How often do you think about suicide?

How often do you think about suicide?

Not enough

Everyday

Literally every day. I come to this site, I see another shitpost and I think "Why hasn't this guy killed himself yet?"

At this point, daily

Every other day

Every second of every day of every month of every year so 24/7/12/365

everyday

I'm too busy thinking about helping people. Try it sometimes.

I'm trying to avoid that

I think about dying every day. I think about killing myself a few times a week. Has anyone here tried to do it. I cut my wrists a few years back.

I do that everyday, I tried but I ended on a mental hospital for 2 years

Really? they only made me stay for a few days. What were you diagnosed with?

Only when I'm at work

Sever depression but because of my suicidal tendencies they decided to keep me there (my family )

I've been diagnosed with Major Depressive Disorder, along with Persistent Depressive Disorder (among other things) It's tough. Hang in there man.

*Girl please, and yh everything will be fine eventually, Idk if this helps but I know how it feels and well if u ever need someone to talk here u have my my Snapchat - Law_Wolf

I don't have snapchat, but thanks for being nice to me.

every day

relevant

Evrday boi.

Welcome to being a peasant.

No problem ^^

Wait. Were you saying that you cut your wrists every day? I thought you meant you think of killing yourself every day.

who is this qt seman demon?

I cut myself every day... That kinda helps me to take out of my mind the idea of giving up...

I'm a worthless idiot who cant do anything for himself and I have no idea how. So yeah every other thought I have is about killing myself

From 16 to 19, almost every single day.
I've been to so many therapists and 3 psychiatrists.
I ended up attempting suicide and when I told the doctor this she said she doesn't care.

It's been a year since it happened.
>How often do I think about suicide after it happened?
I don't. My depression is literally lifted up from who knows who.I'm bipolar type II and I have social anxiety disorder which I struggle with but every day I make small steps.
Trite, but true.

a few hours everyday, unless i get drunk

Stop it.
Cutting yourself is a form of escapism, a way to avoid responsibilities and a way to keep a tight grip on the victim role you've taken on.

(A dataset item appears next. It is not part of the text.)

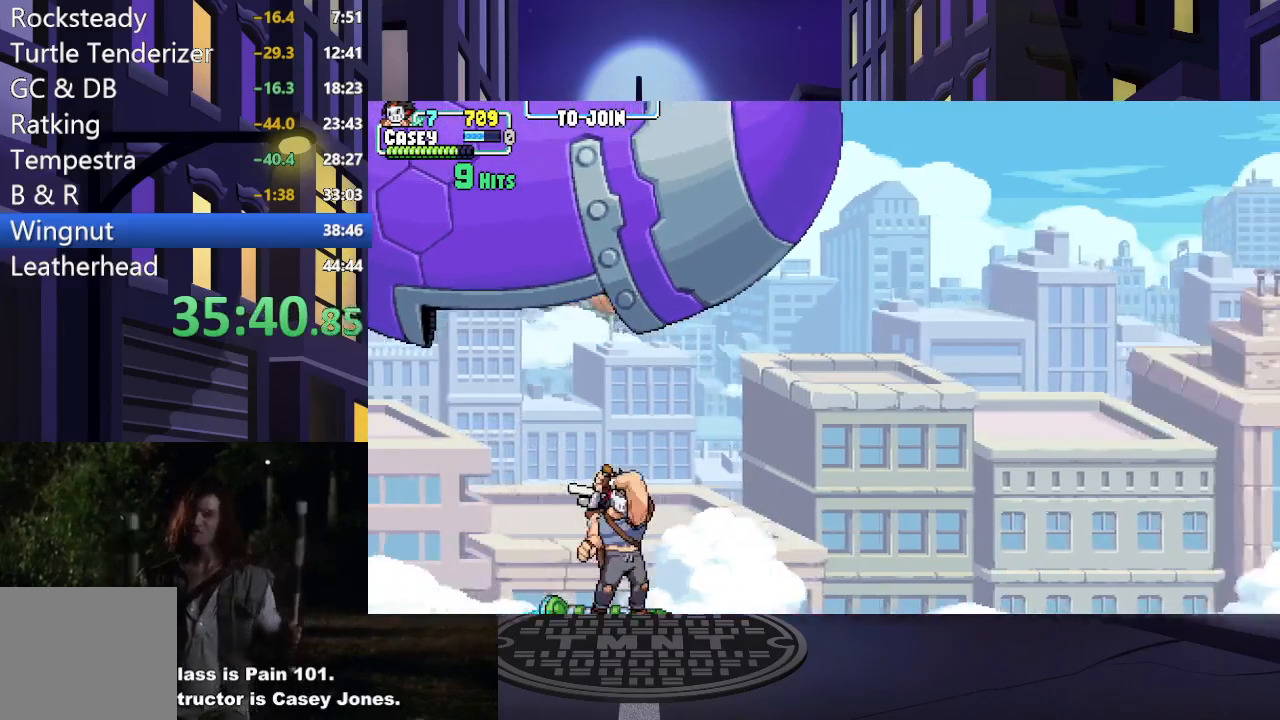
{"buttons": ["DPAD_UP"], "events": []}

I used to do that a lot when i was a teenager. I have pretty bad OCD, it helped calm me on days when it was really really bad. You should consider not doing that though, it's not a good.

Maybe, but I can't I feel like if I stop doing that I would get worse and I'm trying to fight this feelings with all I can't I can't stand the idea of giving up...I'm really scared of what my mind can do to me... I think this was I can have control on what I feel...At this point I feel stupid saying this

Literally every waking second of every day. I dream about it to.

I'm not gonna tell you how to live your life. Do you see a counselor? I do, it's helped me a lot.

Therapist...But I think she's giving up on me to be honest

What is the difference? How long have you been seeing her? Maybe find another one. It could be good to get a second opinion anyway.

Couple times a day.

Well English isn't my first language so... If I say something that doesn't make sense or if I write or understand something wrong I'm sorry, and maybe but I will stop seeing her... I have to win this by myself at least try..

Don't tell me what to do

Well good luck. I hope everything works out for you. Be strong.

while waiting for the train to and from school

Usually if I go take a huge shit and it takes a little awhile, or if I'm cooking and not listening to music or news. Basically any time I'm doing something that doesn't require much thought and my mind is free to wander. Like even if I'm fapping, playing vidya, or watching t.v. I'm paying attention to something.

Even if I'm at a restaurant and waiting for my food to come out and there's a bit of silence between me and the other person I'm with, I won't think about it because I'll usually look around or take a glance out the window. But last Friday I was out eating and there was a mustard stain on the tablecloth that bugged me, so I was just staring at it for about 10 seconds and I was thinking intensely about whether or not I should floor it into a tree on my way home until my friend asked me what my favorite kind of beer was

Occasionally. Alcohol and tobacco helps quite well.